Olimpia Pilch, directrice de la stratégie chez Critical Minerals Africa Group, a replacé le débat dans un contexte géopolitique plus large, soulignant l’intensification de la concurrence entre les grandes puissances. « L’UE est prise en étau entre les États-Unis et la Chine », a-t-elle déclaré, notant que ces deux pays se positionnent de manière agressive sur l’ensemble des chaînes d’approvisionnement en minéraux critiques. « Quelle place reste-t-il alors à l’Afrique ? », a-t-elle ajouté, soulignant que ces deux régions cherchent de plus en plus à s’orienter vers la transformation et le raffinage plutôt que vers la simple extraction.

M. Pilch a également souligné que la montée en gamme de la chaîne de valeur n'était pas sans difficultés. Contrairement aux matières premières traditionnelles telles que le cuivre ou l'or, les minéraux destinés aux batteries ne disposent pas de références de prix transparentes et font souvent l'objet d'accords d'achat sur mesure, ce qui rend les investissements en aval plus complexes et plus sensibles aux risques.

Face à l'intensification de la concurrence mondiale et à l'accélération des efforts déployés tant par les États-Unis que par la Chine pour sécuriser les chaînes d'approvisionnement en minerais nécessaires à la transition énergétique, les intervenants ont averti que l'Europe risquait de prendre du retard si elle ne renforçait pas sa stratégie.
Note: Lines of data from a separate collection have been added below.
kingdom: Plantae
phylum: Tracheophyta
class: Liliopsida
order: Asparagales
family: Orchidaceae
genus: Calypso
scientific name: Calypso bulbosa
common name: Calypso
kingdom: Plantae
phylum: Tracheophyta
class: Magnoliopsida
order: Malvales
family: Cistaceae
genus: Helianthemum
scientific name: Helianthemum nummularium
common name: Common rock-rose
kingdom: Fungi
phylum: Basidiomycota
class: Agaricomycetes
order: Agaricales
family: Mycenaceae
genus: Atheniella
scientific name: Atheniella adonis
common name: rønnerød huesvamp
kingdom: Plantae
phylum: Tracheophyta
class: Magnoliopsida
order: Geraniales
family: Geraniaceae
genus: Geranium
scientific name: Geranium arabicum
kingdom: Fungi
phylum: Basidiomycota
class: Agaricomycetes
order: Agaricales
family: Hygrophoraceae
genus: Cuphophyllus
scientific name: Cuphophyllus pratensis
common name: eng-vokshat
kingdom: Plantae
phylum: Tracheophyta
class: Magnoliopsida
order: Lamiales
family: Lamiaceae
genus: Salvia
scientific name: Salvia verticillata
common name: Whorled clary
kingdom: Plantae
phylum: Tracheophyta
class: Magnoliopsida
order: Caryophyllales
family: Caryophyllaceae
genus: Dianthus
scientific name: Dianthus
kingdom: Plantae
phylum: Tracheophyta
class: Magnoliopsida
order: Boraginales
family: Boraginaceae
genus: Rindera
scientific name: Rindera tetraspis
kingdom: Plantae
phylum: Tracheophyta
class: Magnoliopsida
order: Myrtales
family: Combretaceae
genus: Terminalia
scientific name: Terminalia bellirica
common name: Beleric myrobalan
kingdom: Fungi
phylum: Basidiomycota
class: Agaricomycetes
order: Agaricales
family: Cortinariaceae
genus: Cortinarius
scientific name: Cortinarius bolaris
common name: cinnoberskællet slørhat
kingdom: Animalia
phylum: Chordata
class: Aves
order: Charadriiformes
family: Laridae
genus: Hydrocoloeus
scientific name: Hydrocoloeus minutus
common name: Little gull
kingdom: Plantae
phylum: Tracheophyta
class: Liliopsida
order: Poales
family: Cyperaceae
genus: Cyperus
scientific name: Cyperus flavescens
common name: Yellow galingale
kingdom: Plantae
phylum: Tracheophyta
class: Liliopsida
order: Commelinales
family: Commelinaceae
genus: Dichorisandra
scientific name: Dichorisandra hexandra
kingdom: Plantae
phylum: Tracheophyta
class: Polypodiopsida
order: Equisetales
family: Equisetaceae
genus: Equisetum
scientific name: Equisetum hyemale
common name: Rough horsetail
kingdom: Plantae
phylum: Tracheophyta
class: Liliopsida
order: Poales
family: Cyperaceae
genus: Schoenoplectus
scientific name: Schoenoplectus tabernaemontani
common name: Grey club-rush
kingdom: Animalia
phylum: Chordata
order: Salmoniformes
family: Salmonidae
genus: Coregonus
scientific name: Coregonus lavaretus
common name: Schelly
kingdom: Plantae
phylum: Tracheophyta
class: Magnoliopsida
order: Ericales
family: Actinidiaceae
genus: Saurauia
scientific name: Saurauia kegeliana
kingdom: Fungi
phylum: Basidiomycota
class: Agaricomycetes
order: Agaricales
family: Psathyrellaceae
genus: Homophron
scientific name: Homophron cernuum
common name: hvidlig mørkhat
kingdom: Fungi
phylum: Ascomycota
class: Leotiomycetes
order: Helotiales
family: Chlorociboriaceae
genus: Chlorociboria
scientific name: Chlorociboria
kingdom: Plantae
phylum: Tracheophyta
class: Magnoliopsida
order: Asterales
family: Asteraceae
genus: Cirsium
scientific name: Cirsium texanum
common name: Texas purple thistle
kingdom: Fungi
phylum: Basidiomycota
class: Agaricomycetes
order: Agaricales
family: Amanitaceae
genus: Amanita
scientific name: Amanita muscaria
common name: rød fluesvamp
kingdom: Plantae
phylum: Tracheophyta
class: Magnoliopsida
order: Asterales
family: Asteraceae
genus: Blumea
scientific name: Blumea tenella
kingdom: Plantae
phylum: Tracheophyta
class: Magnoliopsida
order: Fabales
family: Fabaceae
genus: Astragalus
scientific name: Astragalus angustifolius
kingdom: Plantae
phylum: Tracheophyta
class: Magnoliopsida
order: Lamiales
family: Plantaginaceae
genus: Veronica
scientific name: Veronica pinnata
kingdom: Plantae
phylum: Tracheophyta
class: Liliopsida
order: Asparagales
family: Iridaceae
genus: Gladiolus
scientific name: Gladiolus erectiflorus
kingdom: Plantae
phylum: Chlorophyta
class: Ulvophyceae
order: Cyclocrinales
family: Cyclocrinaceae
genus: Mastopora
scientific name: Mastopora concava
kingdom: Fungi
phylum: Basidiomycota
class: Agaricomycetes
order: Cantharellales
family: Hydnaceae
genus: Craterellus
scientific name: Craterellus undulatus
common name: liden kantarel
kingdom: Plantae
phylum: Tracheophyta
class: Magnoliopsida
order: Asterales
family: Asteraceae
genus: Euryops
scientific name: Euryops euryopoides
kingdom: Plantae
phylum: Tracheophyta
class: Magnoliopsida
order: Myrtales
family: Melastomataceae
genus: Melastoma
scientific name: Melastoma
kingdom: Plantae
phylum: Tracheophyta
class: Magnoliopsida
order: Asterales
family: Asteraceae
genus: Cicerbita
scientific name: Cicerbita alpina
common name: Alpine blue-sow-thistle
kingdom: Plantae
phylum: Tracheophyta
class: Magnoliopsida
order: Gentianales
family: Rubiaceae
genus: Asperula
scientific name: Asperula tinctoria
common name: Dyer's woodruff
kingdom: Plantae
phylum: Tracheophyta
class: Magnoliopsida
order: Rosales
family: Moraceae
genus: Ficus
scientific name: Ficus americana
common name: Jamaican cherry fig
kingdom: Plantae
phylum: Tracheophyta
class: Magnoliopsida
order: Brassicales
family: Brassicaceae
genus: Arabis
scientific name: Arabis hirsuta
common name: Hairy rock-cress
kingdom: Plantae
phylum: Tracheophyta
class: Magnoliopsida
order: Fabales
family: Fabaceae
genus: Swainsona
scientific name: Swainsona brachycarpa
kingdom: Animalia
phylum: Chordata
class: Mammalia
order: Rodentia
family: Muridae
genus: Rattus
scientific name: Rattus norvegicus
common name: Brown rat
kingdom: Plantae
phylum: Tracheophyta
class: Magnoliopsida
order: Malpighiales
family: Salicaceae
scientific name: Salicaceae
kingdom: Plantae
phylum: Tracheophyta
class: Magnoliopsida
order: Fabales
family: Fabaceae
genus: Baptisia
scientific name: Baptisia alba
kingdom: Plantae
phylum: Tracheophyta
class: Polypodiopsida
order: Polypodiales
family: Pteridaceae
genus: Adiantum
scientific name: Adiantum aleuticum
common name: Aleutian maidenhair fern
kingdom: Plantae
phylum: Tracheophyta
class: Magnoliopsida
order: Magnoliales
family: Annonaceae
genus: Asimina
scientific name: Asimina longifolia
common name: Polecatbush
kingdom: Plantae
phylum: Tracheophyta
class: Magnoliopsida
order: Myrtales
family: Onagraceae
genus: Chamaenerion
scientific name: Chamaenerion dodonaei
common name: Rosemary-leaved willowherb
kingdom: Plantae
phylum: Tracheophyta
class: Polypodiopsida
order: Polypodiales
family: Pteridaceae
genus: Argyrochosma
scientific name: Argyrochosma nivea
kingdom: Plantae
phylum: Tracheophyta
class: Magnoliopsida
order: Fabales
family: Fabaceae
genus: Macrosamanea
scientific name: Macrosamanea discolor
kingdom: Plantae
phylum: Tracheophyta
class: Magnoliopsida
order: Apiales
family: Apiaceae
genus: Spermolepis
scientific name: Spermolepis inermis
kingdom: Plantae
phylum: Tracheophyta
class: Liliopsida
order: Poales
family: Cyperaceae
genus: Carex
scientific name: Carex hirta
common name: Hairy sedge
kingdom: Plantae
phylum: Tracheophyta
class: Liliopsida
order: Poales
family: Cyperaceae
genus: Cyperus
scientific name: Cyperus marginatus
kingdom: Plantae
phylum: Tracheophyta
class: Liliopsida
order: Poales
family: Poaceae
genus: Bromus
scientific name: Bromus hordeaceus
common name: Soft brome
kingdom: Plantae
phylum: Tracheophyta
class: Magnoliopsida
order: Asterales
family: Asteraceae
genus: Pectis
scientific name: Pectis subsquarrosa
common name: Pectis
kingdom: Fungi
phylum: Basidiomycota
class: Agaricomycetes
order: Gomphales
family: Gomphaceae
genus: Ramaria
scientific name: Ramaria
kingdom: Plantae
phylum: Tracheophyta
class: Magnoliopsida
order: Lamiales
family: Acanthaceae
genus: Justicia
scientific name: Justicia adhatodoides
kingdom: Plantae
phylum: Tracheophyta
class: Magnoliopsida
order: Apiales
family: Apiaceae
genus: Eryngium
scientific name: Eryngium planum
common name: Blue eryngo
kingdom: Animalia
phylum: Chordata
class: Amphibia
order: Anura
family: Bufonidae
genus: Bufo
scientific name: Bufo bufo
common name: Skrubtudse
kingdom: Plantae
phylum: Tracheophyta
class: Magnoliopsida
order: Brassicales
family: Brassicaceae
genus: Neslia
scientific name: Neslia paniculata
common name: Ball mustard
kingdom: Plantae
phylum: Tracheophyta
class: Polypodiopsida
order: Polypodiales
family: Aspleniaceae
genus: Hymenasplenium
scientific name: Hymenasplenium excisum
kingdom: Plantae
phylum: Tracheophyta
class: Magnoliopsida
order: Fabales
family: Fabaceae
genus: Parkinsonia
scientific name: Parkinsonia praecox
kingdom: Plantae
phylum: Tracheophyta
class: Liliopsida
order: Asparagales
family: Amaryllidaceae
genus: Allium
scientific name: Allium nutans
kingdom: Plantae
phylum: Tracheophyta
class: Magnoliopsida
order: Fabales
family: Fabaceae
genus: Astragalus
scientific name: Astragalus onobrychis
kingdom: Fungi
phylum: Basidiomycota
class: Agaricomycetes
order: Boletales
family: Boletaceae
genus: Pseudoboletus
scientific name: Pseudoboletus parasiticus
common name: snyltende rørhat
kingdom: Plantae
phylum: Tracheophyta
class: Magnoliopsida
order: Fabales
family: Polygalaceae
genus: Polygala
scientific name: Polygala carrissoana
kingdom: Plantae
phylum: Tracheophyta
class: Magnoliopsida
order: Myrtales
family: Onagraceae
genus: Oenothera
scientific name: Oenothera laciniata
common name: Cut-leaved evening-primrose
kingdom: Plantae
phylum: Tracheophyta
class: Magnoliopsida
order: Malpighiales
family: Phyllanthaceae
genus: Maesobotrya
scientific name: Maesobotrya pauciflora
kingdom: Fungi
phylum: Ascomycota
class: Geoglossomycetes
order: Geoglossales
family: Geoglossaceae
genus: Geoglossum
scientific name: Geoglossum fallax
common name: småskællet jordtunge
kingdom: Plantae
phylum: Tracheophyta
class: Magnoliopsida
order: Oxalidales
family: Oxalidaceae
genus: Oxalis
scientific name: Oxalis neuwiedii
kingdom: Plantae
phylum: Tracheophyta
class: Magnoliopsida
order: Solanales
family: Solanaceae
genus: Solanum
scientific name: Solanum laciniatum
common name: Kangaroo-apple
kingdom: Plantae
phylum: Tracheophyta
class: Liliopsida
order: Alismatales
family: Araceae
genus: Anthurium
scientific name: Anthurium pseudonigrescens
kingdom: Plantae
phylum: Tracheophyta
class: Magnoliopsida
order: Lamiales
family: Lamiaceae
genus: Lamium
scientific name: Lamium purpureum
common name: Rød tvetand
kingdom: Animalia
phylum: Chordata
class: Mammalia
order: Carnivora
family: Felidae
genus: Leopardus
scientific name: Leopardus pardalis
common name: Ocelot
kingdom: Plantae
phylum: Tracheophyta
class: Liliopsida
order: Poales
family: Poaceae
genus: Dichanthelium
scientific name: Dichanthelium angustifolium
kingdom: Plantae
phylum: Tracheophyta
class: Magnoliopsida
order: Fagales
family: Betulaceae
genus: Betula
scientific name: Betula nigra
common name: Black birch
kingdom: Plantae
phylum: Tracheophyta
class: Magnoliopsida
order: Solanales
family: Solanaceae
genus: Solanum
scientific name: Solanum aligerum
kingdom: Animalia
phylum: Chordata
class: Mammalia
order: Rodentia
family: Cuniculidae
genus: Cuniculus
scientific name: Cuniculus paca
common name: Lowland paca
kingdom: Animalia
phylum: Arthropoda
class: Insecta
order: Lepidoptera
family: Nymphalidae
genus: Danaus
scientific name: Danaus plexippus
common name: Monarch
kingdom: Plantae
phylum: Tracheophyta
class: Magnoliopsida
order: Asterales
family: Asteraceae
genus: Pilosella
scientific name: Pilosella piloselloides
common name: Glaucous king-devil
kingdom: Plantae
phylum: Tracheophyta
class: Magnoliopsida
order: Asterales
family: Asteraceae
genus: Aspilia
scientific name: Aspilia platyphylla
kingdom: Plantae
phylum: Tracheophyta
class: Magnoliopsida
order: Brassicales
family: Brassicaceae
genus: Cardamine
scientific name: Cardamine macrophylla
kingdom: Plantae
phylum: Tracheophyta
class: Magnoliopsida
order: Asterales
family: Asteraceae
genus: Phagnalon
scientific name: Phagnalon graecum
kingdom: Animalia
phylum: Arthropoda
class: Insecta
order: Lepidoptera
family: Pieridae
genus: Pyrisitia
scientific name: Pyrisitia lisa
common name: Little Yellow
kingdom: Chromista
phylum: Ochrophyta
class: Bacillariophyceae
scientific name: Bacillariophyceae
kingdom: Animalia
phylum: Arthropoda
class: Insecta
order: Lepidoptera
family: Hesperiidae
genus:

« L'Europe reste en retrait », a déclaré Sebastian Wagner, associé gérant chez DMWA Resources, soulignant que l'UE n'a pas encore défini de modèle clair lui permettant de rivaliser avec les marchés financiers américains ou l'approche industrielle soutenue par l'État chinois.

Dans le même temps, les acteurs africains s'efforcent d'éviter de reproduire les schémas du passé. Si des initiatives telles que celles visant à valoriser le lithium au Zimbabwe témoignent de progrès vers un raffinage local, les intervenants ont souligné que les structures de propriété continuent souvent de favoriser les acteurs étrangers, ce qui limite la captation de valeur au niveau national.